> _Job_:
Copy every one of the entries below word for word, and leave out the pictures.
====== Exercise inputs
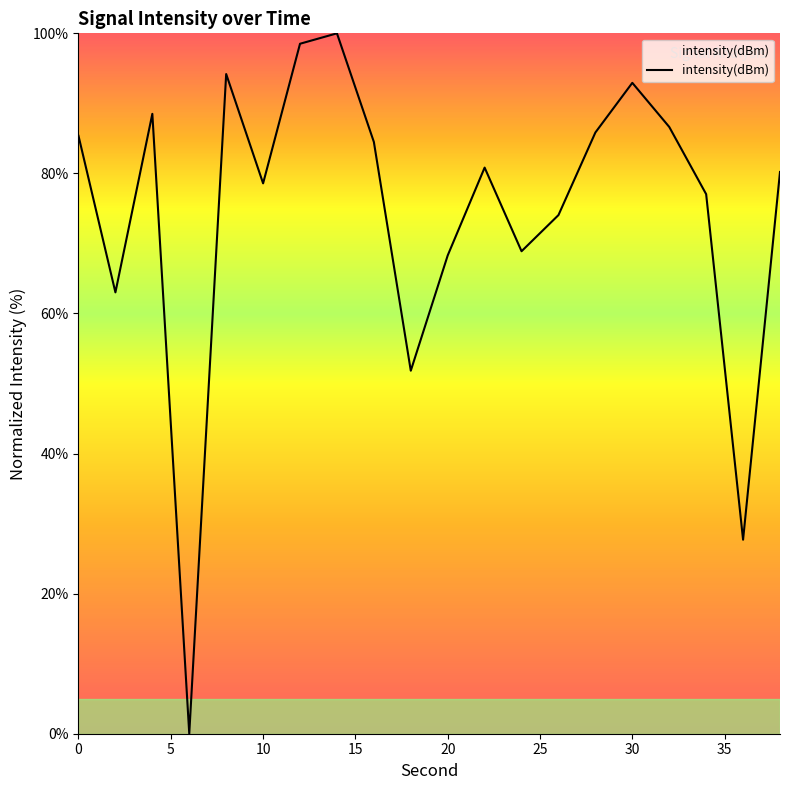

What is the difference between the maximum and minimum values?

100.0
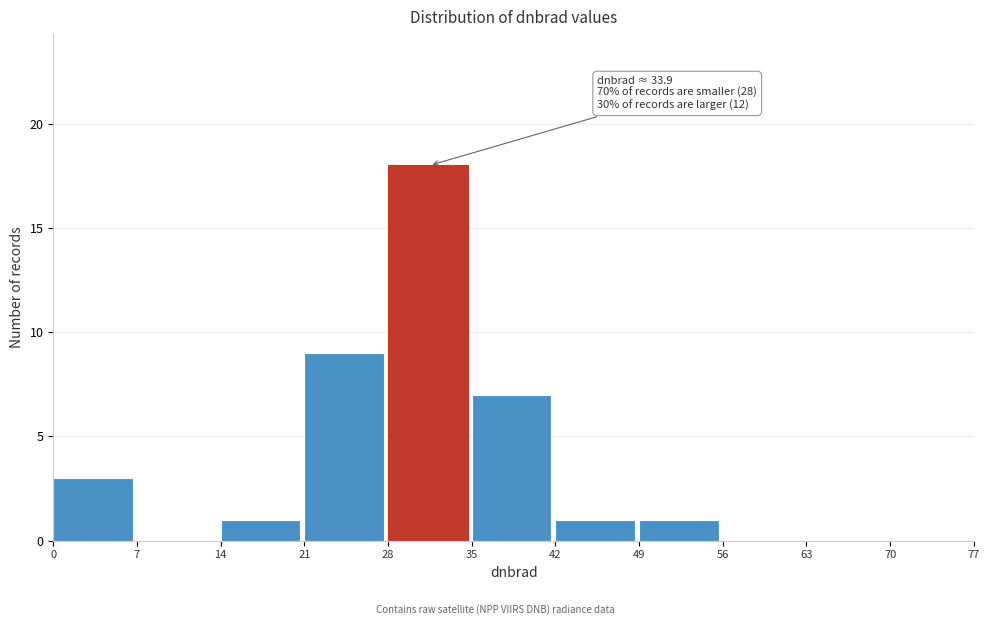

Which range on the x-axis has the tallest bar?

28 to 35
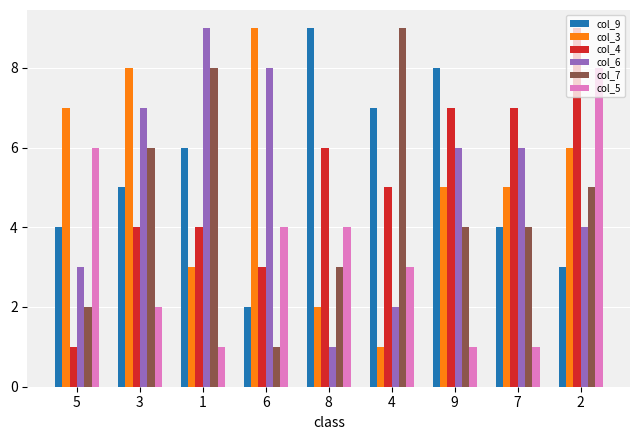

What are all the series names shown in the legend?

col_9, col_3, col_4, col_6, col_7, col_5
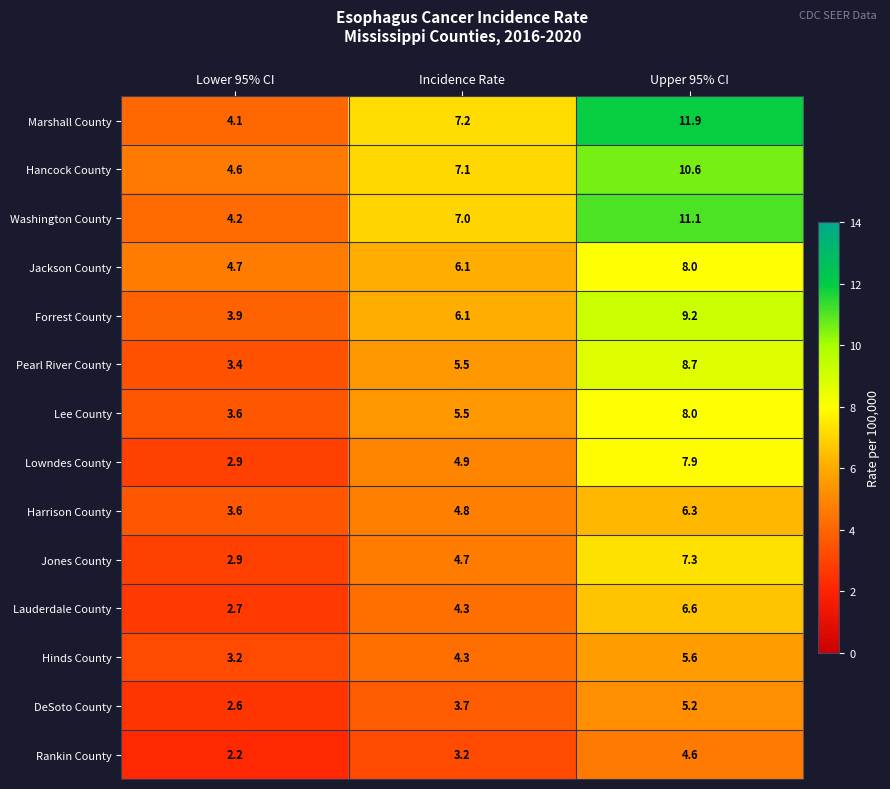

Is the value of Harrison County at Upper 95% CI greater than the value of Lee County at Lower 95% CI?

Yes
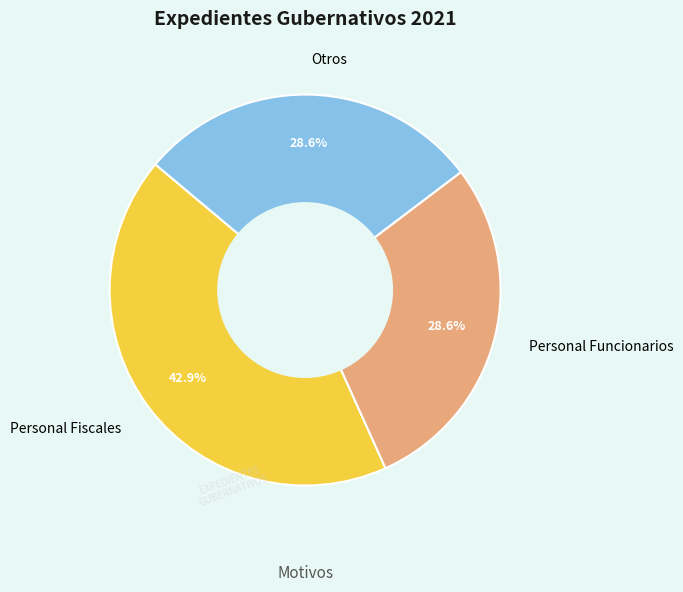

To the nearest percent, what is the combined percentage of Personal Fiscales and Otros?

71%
============
> _Exercise answer_:
What is the difference between the maximum and minimum values?

100.0

Which range on the x-axis has the tallest bar?

28 to 35

What are all the series names shown in the legend?

col_9, col_3, col_4, col_6, col_7, col_5

Is the value of Harrison County at Upper 95% CI greater than the value of Lee County at Lower 95% CI?

Yes

To the nearest percent, what is the combined percentage of Personal Fiscales and Otros?

71%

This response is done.